== Directions for this task ==
All lines with the word "home" are to be found and copied from the listing.

== Given records ==
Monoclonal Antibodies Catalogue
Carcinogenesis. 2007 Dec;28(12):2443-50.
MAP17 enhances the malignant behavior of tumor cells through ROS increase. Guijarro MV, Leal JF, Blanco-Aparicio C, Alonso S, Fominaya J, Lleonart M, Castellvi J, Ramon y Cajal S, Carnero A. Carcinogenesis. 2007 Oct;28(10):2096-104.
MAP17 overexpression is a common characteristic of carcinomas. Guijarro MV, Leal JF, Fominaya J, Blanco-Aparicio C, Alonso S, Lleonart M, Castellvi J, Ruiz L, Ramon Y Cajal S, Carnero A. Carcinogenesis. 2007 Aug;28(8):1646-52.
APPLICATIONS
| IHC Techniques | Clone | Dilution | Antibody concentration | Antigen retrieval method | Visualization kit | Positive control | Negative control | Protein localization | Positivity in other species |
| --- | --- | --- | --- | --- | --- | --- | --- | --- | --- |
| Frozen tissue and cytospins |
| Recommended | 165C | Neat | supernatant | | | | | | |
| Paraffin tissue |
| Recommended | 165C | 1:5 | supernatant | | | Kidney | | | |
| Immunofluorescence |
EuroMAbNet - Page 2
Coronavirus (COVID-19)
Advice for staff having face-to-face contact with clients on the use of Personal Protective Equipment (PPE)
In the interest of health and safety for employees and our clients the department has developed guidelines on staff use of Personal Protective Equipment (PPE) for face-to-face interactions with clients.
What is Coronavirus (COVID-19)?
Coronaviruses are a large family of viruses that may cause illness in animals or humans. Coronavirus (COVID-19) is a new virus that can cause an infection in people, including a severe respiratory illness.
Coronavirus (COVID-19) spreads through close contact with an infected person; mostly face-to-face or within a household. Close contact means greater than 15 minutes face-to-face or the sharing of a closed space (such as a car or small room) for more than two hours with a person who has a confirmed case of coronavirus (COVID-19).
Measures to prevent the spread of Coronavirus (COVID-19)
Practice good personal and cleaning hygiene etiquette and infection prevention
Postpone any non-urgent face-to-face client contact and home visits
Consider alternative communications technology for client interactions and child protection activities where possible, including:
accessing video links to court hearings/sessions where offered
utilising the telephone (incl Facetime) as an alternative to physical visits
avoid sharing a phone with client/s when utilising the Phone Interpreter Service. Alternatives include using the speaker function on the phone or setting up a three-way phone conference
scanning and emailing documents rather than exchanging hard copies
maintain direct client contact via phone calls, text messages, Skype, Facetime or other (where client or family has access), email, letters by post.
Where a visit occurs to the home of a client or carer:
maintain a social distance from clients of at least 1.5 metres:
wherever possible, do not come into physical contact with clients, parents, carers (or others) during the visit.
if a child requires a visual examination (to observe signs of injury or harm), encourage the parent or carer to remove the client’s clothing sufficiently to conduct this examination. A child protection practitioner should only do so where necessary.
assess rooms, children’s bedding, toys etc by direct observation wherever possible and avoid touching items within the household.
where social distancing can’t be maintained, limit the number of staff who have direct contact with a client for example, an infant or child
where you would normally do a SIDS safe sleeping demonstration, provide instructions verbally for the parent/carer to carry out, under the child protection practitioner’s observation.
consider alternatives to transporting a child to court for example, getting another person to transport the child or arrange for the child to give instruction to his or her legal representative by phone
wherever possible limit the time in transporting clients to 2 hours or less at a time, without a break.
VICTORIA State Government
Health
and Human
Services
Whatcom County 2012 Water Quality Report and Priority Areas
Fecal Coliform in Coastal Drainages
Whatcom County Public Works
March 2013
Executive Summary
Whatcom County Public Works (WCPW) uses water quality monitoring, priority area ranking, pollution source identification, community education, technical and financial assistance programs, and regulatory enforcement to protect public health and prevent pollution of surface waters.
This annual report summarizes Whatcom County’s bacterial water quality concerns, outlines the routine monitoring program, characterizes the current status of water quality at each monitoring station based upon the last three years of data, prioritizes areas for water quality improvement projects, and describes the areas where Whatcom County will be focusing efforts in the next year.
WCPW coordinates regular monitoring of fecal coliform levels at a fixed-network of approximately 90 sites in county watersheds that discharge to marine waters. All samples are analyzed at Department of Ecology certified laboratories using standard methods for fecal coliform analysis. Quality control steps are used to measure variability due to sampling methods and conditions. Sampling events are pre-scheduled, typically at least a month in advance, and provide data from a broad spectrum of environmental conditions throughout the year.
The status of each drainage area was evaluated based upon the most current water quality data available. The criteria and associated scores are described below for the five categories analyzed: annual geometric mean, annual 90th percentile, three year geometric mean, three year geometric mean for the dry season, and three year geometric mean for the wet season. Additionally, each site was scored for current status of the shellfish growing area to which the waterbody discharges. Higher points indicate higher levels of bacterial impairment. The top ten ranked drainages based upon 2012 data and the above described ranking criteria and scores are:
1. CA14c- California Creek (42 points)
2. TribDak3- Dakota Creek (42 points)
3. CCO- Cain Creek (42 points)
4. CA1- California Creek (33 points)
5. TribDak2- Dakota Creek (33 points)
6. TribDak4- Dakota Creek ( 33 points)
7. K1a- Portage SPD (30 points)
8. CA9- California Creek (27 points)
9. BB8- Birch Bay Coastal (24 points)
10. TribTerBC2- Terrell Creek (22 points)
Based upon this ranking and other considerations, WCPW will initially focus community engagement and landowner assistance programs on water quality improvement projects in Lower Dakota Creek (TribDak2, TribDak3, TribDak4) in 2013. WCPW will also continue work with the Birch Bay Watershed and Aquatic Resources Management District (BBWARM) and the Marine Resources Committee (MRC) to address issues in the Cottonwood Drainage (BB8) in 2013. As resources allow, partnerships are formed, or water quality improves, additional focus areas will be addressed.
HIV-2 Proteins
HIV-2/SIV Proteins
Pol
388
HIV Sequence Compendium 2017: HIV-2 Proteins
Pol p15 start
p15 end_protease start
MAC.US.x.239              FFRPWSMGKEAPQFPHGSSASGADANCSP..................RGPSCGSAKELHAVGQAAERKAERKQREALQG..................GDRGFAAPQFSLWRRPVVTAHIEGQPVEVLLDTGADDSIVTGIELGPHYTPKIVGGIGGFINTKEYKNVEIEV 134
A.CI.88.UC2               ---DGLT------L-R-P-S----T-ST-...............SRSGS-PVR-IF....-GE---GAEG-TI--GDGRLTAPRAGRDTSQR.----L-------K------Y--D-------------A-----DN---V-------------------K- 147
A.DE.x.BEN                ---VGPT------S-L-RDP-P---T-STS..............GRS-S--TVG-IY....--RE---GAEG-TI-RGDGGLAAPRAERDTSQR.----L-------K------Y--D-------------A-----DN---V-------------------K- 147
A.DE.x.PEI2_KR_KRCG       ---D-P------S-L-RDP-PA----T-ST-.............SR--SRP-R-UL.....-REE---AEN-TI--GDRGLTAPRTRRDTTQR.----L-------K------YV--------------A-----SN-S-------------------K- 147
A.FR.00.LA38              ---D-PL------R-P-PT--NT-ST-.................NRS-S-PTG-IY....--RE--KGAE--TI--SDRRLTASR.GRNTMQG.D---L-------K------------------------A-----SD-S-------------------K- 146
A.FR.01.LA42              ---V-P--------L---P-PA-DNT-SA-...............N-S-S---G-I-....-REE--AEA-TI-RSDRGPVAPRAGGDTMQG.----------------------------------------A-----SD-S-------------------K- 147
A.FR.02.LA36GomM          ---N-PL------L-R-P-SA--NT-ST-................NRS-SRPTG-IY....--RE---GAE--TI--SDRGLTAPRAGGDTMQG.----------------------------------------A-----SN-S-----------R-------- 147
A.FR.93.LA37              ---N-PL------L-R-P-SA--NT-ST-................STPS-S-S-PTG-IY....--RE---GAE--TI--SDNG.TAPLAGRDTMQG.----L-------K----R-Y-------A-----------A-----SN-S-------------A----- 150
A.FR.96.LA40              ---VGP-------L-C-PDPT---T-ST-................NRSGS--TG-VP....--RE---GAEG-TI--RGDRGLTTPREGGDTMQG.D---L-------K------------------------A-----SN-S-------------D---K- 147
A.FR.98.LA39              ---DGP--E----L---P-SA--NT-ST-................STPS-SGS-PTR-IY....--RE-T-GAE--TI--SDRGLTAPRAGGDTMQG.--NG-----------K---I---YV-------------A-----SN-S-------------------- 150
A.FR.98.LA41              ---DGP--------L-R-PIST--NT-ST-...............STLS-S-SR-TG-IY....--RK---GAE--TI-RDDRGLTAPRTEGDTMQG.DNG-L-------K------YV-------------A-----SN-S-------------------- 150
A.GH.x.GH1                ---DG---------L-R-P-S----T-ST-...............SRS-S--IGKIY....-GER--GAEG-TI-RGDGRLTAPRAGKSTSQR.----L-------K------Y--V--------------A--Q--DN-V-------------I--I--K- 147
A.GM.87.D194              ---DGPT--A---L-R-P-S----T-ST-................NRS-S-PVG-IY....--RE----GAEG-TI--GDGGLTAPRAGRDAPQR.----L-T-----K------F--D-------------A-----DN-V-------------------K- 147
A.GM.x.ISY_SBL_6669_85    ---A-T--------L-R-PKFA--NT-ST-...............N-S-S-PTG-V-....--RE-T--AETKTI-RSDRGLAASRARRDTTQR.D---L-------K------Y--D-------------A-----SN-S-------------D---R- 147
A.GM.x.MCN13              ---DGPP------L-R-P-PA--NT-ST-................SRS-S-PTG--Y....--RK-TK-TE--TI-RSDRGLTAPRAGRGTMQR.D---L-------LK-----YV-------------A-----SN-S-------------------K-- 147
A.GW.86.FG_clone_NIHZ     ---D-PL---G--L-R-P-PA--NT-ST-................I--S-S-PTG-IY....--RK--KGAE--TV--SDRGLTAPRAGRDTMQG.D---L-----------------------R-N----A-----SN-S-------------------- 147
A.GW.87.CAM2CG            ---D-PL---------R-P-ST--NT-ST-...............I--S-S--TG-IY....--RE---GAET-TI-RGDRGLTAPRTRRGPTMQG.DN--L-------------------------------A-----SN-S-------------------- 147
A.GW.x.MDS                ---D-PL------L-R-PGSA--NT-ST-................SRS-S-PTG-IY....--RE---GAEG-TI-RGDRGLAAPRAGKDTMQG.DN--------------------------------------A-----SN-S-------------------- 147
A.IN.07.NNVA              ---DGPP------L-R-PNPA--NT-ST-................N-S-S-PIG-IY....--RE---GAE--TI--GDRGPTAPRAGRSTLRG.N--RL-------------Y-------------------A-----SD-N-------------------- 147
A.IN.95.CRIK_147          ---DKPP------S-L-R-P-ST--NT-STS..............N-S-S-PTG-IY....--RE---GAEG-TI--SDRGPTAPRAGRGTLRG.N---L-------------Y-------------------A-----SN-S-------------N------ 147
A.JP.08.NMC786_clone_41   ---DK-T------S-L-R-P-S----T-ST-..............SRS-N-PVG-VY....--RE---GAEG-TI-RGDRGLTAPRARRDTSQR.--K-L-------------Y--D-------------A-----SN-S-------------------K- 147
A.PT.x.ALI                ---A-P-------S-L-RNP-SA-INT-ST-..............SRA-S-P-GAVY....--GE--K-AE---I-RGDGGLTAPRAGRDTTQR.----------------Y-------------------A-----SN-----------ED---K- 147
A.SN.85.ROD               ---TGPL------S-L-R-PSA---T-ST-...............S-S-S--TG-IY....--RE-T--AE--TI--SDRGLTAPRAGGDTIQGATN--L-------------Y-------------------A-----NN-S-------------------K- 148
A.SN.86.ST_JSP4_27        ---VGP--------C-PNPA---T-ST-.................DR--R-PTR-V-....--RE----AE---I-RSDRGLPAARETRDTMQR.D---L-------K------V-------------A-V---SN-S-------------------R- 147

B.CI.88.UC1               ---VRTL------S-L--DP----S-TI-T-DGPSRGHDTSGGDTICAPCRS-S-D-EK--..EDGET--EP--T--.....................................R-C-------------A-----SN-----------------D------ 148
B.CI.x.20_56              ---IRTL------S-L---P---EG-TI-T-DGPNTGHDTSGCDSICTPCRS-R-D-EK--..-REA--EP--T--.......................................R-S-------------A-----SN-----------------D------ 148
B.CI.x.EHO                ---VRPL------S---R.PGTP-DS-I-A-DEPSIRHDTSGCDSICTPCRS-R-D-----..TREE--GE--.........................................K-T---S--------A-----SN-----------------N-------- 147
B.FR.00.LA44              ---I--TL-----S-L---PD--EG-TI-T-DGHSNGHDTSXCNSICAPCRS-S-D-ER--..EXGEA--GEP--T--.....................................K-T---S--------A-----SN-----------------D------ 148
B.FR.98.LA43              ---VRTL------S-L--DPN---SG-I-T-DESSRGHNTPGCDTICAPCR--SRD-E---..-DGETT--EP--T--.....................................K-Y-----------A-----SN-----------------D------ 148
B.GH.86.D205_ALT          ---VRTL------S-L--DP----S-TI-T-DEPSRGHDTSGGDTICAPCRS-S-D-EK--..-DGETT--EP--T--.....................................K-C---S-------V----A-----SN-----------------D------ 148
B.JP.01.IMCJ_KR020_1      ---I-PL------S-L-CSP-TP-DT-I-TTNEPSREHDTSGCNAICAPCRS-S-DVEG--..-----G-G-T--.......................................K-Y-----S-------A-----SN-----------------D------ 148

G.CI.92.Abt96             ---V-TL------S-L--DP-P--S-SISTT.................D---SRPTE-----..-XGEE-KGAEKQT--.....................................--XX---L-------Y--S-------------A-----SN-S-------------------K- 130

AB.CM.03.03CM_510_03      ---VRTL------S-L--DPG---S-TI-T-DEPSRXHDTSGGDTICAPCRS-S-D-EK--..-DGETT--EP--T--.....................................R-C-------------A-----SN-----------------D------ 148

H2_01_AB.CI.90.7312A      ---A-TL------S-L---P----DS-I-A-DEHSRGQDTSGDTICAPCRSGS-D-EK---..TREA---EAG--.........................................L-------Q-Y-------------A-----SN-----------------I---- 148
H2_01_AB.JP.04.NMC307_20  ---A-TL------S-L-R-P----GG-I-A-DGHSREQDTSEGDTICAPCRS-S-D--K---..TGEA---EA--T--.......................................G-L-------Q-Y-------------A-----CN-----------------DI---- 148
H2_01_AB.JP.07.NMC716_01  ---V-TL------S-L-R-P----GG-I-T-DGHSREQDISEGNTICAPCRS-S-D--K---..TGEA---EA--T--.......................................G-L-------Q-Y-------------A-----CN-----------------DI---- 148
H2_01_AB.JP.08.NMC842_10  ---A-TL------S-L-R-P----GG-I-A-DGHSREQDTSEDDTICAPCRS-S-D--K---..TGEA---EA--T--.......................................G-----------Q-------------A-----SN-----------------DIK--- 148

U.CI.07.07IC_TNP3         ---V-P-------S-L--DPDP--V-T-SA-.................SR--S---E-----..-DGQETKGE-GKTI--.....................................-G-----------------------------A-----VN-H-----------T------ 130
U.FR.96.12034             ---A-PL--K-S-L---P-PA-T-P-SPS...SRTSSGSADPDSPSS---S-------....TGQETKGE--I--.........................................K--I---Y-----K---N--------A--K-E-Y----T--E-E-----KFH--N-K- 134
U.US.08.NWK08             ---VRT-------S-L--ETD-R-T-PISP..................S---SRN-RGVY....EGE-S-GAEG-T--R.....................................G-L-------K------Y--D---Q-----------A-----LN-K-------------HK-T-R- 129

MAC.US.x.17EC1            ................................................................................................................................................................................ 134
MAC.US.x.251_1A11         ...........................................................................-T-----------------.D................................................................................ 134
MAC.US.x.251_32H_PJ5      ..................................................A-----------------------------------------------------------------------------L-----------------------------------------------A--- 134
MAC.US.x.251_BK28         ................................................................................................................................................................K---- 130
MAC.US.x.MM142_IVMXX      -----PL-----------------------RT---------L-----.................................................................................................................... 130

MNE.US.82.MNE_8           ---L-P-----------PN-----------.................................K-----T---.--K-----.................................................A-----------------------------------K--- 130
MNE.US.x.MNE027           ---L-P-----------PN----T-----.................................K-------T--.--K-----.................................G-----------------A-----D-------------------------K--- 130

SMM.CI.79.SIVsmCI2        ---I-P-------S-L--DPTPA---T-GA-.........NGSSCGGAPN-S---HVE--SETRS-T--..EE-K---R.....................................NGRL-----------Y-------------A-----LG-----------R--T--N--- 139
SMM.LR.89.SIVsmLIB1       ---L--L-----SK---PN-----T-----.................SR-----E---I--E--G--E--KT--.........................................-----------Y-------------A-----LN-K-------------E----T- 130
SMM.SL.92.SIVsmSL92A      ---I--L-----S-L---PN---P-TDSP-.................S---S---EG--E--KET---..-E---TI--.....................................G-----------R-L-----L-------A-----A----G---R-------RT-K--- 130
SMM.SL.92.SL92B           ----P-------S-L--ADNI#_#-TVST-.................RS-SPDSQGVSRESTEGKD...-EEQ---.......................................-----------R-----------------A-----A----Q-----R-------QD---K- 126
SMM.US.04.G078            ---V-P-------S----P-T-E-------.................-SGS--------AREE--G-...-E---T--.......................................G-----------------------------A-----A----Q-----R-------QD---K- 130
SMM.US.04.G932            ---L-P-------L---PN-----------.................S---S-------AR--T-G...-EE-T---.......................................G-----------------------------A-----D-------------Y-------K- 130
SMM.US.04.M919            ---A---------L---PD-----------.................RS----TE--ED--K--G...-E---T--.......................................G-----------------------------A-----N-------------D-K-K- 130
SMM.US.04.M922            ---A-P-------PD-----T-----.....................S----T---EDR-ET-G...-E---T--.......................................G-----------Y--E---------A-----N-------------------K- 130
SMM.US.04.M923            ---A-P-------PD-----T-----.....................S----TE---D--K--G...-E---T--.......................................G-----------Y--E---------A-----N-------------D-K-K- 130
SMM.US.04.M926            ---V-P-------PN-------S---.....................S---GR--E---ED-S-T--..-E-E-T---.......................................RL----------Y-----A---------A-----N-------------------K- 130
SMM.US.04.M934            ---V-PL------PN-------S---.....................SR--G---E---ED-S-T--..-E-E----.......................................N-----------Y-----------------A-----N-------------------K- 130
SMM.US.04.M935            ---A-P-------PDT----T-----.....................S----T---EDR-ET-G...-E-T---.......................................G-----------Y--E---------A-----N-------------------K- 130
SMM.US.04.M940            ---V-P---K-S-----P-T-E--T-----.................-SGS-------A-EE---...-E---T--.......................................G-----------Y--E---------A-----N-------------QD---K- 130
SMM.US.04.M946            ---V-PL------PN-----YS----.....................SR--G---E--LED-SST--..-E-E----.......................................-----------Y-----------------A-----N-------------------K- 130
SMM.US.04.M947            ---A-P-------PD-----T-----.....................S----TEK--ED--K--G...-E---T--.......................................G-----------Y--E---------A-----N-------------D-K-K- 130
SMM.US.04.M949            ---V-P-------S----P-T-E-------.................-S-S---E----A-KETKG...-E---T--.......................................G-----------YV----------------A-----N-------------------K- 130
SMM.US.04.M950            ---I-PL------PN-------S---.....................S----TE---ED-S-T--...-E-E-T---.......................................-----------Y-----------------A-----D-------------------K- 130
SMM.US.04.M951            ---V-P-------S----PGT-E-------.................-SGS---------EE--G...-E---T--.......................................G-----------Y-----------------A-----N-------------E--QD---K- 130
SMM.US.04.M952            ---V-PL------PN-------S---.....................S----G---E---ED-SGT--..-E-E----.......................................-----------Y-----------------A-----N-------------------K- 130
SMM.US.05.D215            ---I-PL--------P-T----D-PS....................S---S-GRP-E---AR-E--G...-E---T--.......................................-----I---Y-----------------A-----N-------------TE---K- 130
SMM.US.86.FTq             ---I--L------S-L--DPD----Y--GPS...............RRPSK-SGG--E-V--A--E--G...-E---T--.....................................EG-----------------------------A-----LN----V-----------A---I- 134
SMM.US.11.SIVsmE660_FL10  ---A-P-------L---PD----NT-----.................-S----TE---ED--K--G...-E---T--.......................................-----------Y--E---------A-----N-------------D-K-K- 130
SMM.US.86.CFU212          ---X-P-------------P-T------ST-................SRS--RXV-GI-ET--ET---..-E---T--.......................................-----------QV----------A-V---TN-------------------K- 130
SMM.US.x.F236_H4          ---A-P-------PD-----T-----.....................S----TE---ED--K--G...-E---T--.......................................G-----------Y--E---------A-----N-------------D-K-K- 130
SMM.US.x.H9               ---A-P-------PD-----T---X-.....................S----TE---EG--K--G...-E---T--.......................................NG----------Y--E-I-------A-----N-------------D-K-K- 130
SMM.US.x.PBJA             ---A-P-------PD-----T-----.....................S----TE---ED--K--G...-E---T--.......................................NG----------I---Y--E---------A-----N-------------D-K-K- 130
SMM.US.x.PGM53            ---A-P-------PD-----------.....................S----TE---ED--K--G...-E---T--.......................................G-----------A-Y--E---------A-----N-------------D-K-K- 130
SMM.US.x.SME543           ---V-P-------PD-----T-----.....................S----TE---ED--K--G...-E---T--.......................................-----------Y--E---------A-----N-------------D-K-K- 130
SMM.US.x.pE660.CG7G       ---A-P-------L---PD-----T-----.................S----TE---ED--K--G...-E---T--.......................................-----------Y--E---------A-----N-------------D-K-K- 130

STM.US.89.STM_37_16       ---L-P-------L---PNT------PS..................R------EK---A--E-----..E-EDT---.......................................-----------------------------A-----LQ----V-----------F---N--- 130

== Expected answer ==
Postpone any non-urgent face-to-face client contact and home visits
Where a visit occurs to the home of a client or carer:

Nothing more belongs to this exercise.